A livello personale cos’hai pensato? Anche rispetto al fatto che avresti dovuto combattere contro una persona con quelle idee.
Vedendo quelle cose lì ho provato vergogna. Chi ha letto un libro di storia, o anche solo mezza pagina, non può che provare disgusto per quello che il nazismo ha causato all’umanità.

Stando a testimonianze riportate dalla stampa, durante l’incontro i fan di Broili hanno fatto anche saluti romani.
Quando si combatte è difficile capire cosa succede fuori dal ring. Finito il match mi hanno detto che sì, hanno fatto i saluti romani—io sinceramente non li ho visti.

Vorrei comunque precisare che [Broili] non mi ha mai mancato di rispetto, né quando eravamo da soli né dopo il match, quando abbiamo fatto l’antidoping. Anzi mi ha pure fatto i complimenti, anche durante l’intervista a due dopo l’incontro.

Sempre dalla stampa, mi è parso di capire che ci sia stata una soddisfazione in più da parte tua, nell’aver vinto un titolo contro un avversario del genere.
È una doppia vittoria. Ho conquistato il titolo con più orgoglio, con più soddisfazione. Chiunque vince contro queste ideologie ne deve andare fiero, perché è come se vincesse due battaglie in una. Quindi ne vado doppiamente fiero.   

Secondo te è possibile che la federazione del pugilato non sapesse nulla? Non era la prima volta che Broili suscitava polemiche [Se l’allenatore di Broili, Denis Conte— ex segretario di Forza Nuova per il Friuli-Venezia Giulia candidato alle amministrative di Trieste per Fratelli d’Italia—ha dichiarato in un’intervista al Piccolo che “i tatuaggi di Michele sono noti da tempo”, a febbraio 2020 la locandina della “Trieste Boxe Night” in cui comparivano Broili e i suoi tatuaggi era stata rimossa dopo che il caso era arrivato in consiglio comunale, per non “mettere in imbarazzo il Comune”].
Adesso penso che prenderanno provvedimenti, visto che se ne sta parlando un po’ ovunque. Per il resto… magari qualcosa sapevano, ma non erano certi. Già all’epoca delle prime polemiche per me avrebbero dovuto esporsi.
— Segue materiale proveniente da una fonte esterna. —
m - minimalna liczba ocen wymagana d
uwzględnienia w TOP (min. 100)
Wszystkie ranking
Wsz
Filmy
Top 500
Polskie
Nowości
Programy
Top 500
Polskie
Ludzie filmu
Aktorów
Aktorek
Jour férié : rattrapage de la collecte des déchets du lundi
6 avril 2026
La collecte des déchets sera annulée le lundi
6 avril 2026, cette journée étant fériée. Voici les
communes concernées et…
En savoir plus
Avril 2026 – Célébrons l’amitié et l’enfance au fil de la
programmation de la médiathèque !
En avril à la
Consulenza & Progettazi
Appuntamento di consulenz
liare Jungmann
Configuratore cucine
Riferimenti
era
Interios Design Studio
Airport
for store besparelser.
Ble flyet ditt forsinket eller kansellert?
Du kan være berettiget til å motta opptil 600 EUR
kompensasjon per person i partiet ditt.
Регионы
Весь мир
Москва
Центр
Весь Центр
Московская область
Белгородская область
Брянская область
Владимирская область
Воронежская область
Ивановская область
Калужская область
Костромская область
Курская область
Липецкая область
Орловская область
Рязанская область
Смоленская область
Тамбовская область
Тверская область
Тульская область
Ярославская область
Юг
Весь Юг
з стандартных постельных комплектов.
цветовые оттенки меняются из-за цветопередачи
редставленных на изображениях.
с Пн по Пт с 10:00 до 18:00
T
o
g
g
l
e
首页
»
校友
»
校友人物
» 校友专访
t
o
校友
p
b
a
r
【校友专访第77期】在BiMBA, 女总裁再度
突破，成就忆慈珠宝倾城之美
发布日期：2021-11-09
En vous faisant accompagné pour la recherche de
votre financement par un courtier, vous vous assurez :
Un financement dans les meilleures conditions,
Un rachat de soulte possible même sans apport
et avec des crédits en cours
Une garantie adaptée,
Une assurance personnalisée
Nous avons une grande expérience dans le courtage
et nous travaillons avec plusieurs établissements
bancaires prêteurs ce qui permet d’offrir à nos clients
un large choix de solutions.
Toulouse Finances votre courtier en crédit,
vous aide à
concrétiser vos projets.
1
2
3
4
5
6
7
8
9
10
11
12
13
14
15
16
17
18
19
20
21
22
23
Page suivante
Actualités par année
Comunque saranno le autorità a fare il loro dovere, anche perché sono simboli che non potresti nemmeno tatuarti, in sostanza. Sono contento che almeno adesso sia venuto fuori.

Quali sono i tuoi prossimi obiettivi nel pugilato?
Sicuramente dovremo difendere il titolo, ma siccome è una cosa fresca passerà qualche mese. Ora ci riposiamo un po’, poi penseremo agli altri obiettivi e valuteremo le offerte in base a quello che ci propongono.